Here is the question: Let $f$ be holomorphic on $\mathbb{C} -\{0 \}$. Let $s_{1}, s_{2} > 0$. Prove that if $c_{1}$ and $c_{2}$ are counterclockwise oriented squares of center $0$, and side length $l_{1}, l_{2},$ respectively, then
$$ \frac{1}{2\pi i} \oint_{c_1}f(w) dw = \frac{1}{2 \pi i}\oint _{c_2} f(w) dw $$. We are not assuming that the sides of these squares are parallel to the coordinate axes.
The book gives me a hint which says the following: The function f has a holomorphic anti-derivative on the upper half plane and the lower half plane. These are the planeThe thing is that I want to apply the cauchy integral formula. The problem is how to come up with the closed contour. How do you come up with any closed contour with the two squares? I have an idea on how to draw out the closed contour but I have no idea how to put it on latex.
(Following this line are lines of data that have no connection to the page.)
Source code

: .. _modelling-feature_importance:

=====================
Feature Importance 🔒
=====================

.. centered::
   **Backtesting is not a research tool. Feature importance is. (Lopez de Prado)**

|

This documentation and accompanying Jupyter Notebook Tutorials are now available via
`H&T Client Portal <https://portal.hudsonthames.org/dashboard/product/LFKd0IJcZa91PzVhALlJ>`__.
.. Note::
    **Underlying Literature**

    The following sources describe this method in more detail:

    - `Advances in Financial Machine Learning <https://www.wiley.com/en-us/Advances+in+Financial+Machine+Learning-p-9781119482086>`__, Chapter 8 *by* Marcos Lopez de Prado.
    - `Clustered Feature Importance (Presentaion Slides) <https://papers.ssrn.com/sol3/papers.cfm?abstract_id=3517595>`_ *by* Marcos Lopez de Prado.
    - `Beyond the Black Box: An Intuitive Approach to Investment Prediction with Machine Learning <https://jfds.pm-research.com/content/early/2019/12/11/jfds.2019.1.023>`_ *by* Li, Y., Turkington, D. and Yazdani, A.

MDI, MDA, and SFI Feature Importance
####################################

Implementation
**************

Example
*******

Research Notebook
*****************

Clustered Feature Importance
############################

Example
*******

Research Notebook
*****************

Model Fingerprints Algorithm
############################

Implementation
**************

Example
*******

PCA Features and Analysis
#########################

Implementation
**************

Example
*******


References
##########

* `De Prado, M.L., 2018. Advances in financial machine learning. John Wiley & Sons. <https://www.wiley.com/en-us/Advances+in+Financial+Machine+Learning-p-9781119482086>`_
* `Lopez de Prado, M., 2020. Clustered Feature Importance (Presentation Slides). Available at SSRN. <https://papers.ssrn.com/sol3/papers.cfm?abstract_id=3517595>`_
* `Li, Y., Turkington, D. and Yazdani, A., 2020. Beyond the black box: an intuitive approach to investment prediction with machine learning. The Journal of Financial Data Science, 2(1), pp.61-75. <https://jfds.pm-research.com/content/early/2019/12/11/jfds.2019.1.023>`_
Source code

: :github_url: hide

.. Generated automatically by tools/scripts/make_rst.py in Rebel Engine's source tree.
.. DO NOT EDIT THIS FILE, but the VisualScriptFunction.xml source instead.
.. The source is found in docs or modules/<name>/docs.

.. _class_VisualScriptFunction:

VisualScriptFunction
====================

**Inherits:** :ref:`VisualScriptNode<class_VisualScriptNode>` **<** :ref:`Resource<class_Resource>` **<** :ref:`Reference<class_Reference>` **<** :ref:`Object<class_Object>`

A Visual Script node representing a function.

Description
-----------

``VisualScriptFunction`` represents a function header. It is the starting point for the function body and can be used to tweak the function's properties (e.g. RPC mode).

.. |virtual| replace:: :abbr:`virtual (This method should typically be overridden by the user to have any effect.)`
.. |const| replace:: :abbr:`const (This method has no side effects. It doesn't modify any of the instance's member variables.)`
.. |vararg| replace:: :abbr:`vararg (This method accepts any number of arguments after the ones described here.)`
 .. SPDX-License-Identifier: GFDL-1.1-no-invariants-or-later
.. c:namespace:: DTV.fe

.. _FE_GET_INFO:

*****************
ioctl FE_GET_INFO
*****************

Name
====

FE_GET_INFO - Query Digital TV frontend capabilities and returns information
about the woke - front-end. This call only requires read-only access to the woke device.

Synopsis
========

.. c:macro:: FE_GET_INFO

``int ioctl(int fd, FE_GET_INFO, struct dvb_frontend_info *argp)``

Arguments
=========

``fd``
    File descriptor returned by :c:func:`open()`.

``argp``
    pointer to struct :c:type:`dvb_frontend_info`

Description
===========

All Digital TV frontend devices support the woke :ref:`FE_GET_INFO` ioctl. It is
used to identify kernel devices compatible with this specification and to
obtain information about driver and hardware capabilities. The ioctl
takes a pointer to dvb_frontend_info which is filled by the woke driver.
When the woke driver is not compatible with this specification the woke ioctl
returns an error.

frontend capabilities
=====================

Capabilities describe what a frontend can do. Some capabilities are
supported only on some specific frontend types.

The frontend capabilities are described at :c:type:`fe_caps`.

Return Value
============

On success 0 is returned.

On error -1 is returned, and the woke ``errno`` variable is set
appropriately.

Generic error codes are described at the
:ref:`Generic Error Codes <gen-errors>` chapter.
Please only give me hints. Try not to solve the problem completely. Thank you for your help!!!!
Assume $l_1 < l_2$ so that $c_1$ is the inner square. Say $d_k$ is the right upper corner of $c_k$ and let $e$ be the straight line that goes from $d_1$ to $d_2$. Now consider the curve $\gamma$ given by $c_1$ (with initial and end points given by $d_1$), followed by $e$, then followed by $-c_2$ ( that is, $c_2$ with reverse orientation) and finally followed by $-e$. You should now be able to show, using Cauchy’s thm, that $\int_\gamma f =0$ and conclude the desired result.